A Gentleman's Guide to Cheap Food

When's the last time you spent $10 on a meal? All the time, right? Hard to go out to eat and spend any less than $10 on yourself, usually more, perfectly ordinary, to be expected, part of the day to day marvel of living and eating, appearing in public with your friends at establishments with menus where they actually bring the food right to you.

That was then and this is now, bub. As a non-working member of the new poor, you must have the skill to prepare three meals a day at a buck apiece. Whether you're getting about $100 a month for one or about $300 a month for a family of three, it usually works out that they expect humans in the US to be able to feed themselves on three dollars a day.

They used to be called Food Stamps, but the government found it much cheaper and convenient to switch to a credit card system called EBT. No more food stamps, which means you get to feel like you're still rich, with a working credit card and all. It also means no more buying fantastic cheap fruit from roadside Mexicans with crates of oranges and mangos who used to accept food stamps but can't accept EBTs.

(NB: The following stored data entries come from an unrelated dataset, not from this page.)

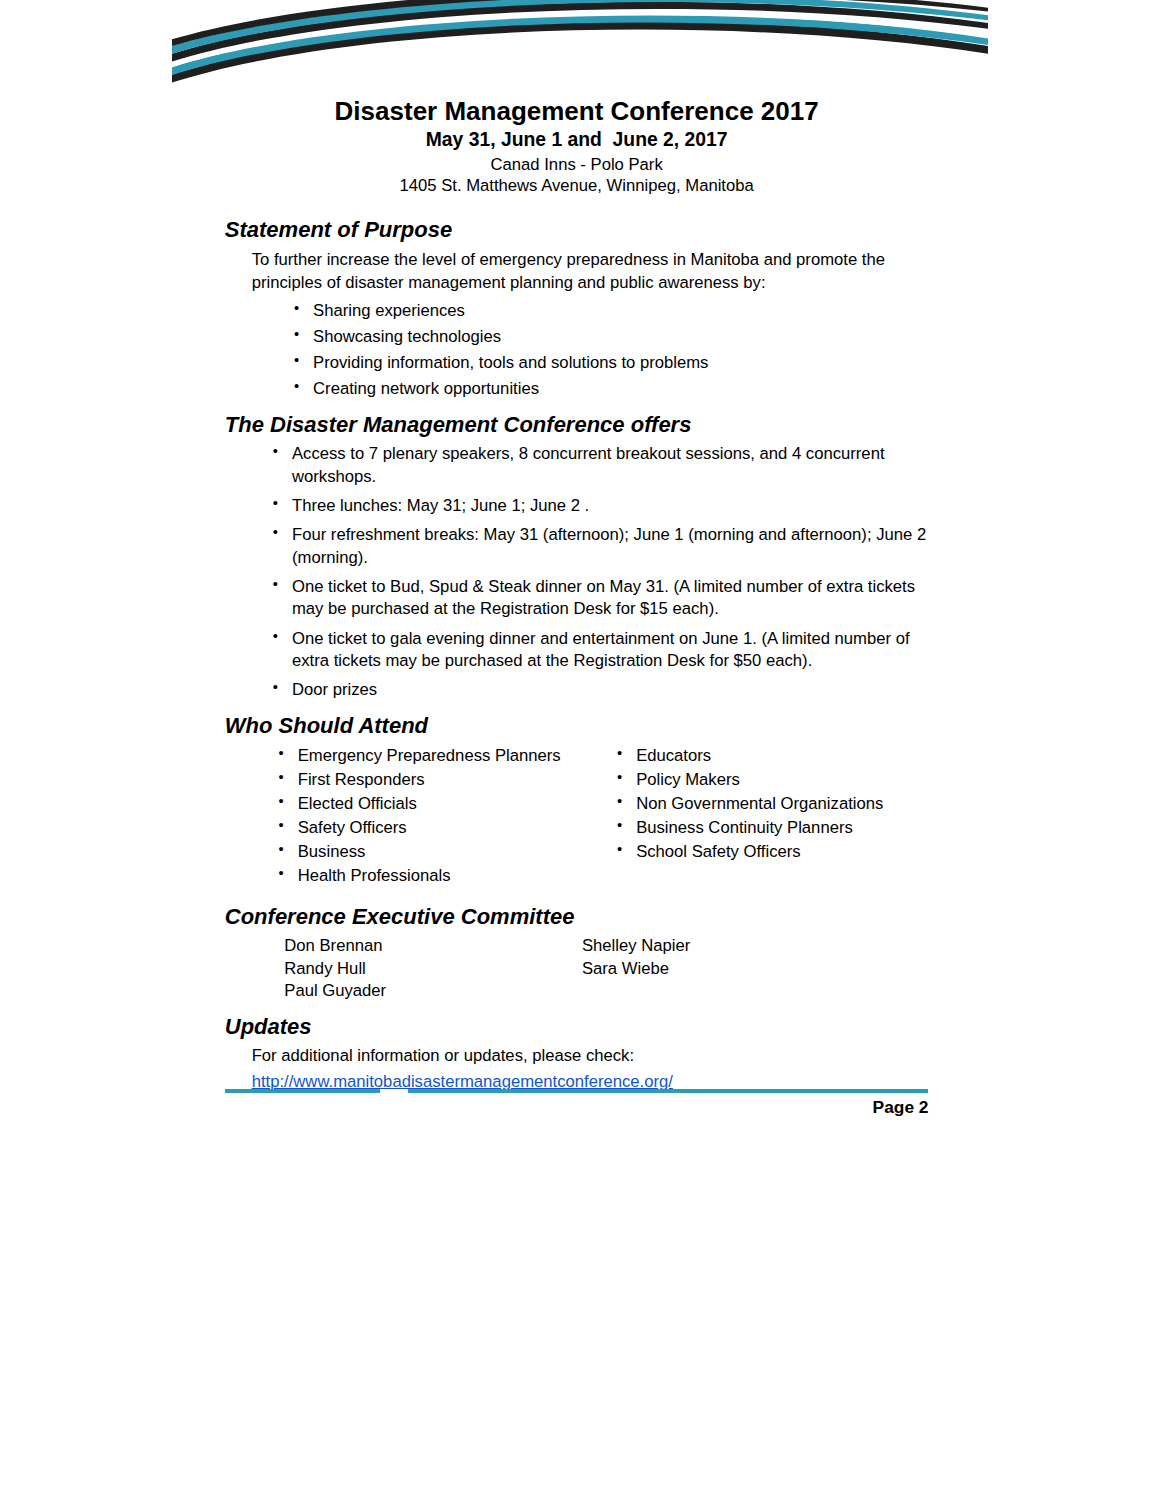Disaster Management Conference 2017
May 31, June 1 and June 2, 2017
Canad Inns - Polo Park
1405 St. Matthews Avenue, Winnipeg, Manitoba
Statement of Purpose
To further increase the level of emergency preparedness in Manitoba and promote the principles of disaster management planning and public awareness by:
Sharing experiences
Showcasing technologies
Providing information, tools and solutions to problems
Creating network opportunities
The Disaster Management Conference offers
Access to 7 plenary speakers, 8 concurrent breakout sessions, and 4 concurrent workshops.
Three lunches: May 31; June 1; June 2 .
Four refreshment breaks: May 31 (afternoon); June 1 (morning and afternoon); June 2 (morning).
One ticket to Bud, Spud & Steak dinner on May 31. (A limited number of extra tickets may be purchased at the Registration Desk for $15 each).
One ticket to gala evening dinner and entertainment on June 1. (A limited number of extra tickets may be purchased at the Registration Desk for $50 each).
Door prizes
Who Should Attend
Emergency Preparedness Planners
First Responders
Elected Officials
Safety Officers
Business
Health Professionals
Educators
Policy Makers
Non Governmental Organizations
Business Continuity Planners
School Safety Officers
Conference Executive Committee
Don Brennan
Randy Hull
Paul Guyader
Shelley Napier
Sara Wiebe
Updates
For additional information or updates, please check:
http://www.manitobadisastermanagementconference.org/
Page 2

So let's say you and your two kids have got your $10 a day, one of your old meals divided by nine, a little more than $1 per person per meal per day. You know what? You can do it. It's all figured out. Here's all you have to do…

· Give yourself a daily budget and shop daily instead of weekly, keeping a sharp eye out for sales. Your entire month's cash allotment is already gone the second you get it on things like rent and utilities, though sometimes, if you're extra prudent, you might have $20 left over for a spending spree on things like soap.

· If you have access to storage, a cabinet, or a luxury like a refrigerator and freezer, spend half your monthly allotment all at once to take advantage of bulk discounts on things you can store. Then give yourself a daily budget, $5.00, and shop daily for perishables. Get milk, lettuce, carrots, tomatoes, potatoes, some kind of meat depending upon what's on sale, aha, this week, beef back ribs $1.00 a pound, pester the meat man till he finds one that’s exactly three pounds because everything you buy is going to be divided by three, perfect, two ribs apiece plus some of those potatoes equals a meal at a bit more than a buck apiece.

· Buy two gallons of real milk and five pounds of powdered milk which, strangely enough, once mixed, ends up costing almost exact the same as the fresh stuff. This will save you money in transportation to the store. Every penny counts. After you've used a half of a gallon container, add three cups of powdered milk and water to the rest, filling it back up all the way with water. Turns each gallon into two and no one will notice the difference.

· Since food stamps only cover food items, how do you get other household items like soap and toilet paper and shampoo and bug spray and napkins and Kleenex and cat food? Glad you asked. Ever notice that all those items are the ones that give away the most coupons in the Sunday paper? You must always save enough change to buy the local Sunday newspaper, which contains coupons that can save you at least $20, making it your wise investment of the week. Do the crossword puzzle then throw the rest away, or save it to use instead of paper towels, which you can no longer afford.

· Don't buy something if it's on sale and don't buy something if you've got a coupon. Only buy something if it's on sale AND you've got a coupon. Let's say you need toilet paper. You have no way of knowing which toilet paper is going to be on sale but there's always at least one, so you have to cut out every single toilet paper coupon from the paper, go to the store to see which one's on sale, then go through your coupons and hope you've got a coupon for that brand. If it's on sale for $2.25 and you've got a $1 off coupon which the store doubles, the toilet paper ends up costing only a quarter.

· A strange thing can happen to EBT food charges when they're used in a store that doubles coupons. This is a loophole that many states have fixed so you'll have to check it out for yourself. The manufacturer pays back the store for the stated savings on the coupon, say $1, which is subtracted from your total, and the store matches it with their own $1, which is also subtracted from your total as cash. Buy a $1 bottle of shampoo at the same time you use a $1 coupon for any item and the extra dollar somehow covers the cost of the shampoo, even though you're only using EBT food. You can even get cash back if you play your cards right. Most stores are on to this trick so you can only use it once. Make your purchase without using your coupons, turn to leave, then go "Hey, wait, I forgot to use my coupons." Since the transaction is over and there's no way to subtract the coupons from what you've already purchased, they will accept the coupons and pay you back in cash.

· Check out a box of 250 Kleenex. Now check out a container of 500 Napkins. If all you're doing is blowing your nose in it, why the hell are you paying twice as much for Kleenex? Because it's softer? Get over yourself. Save Kleenex for special occasions like dabbing a wound.

Sound complicated? It is. When you're got nothing, you spend half your time fighting to somehow make do with what you've got, then you do nothing else, ever, since everything there is to do costs money and you don't have any. Poverty is surprisingly hard work.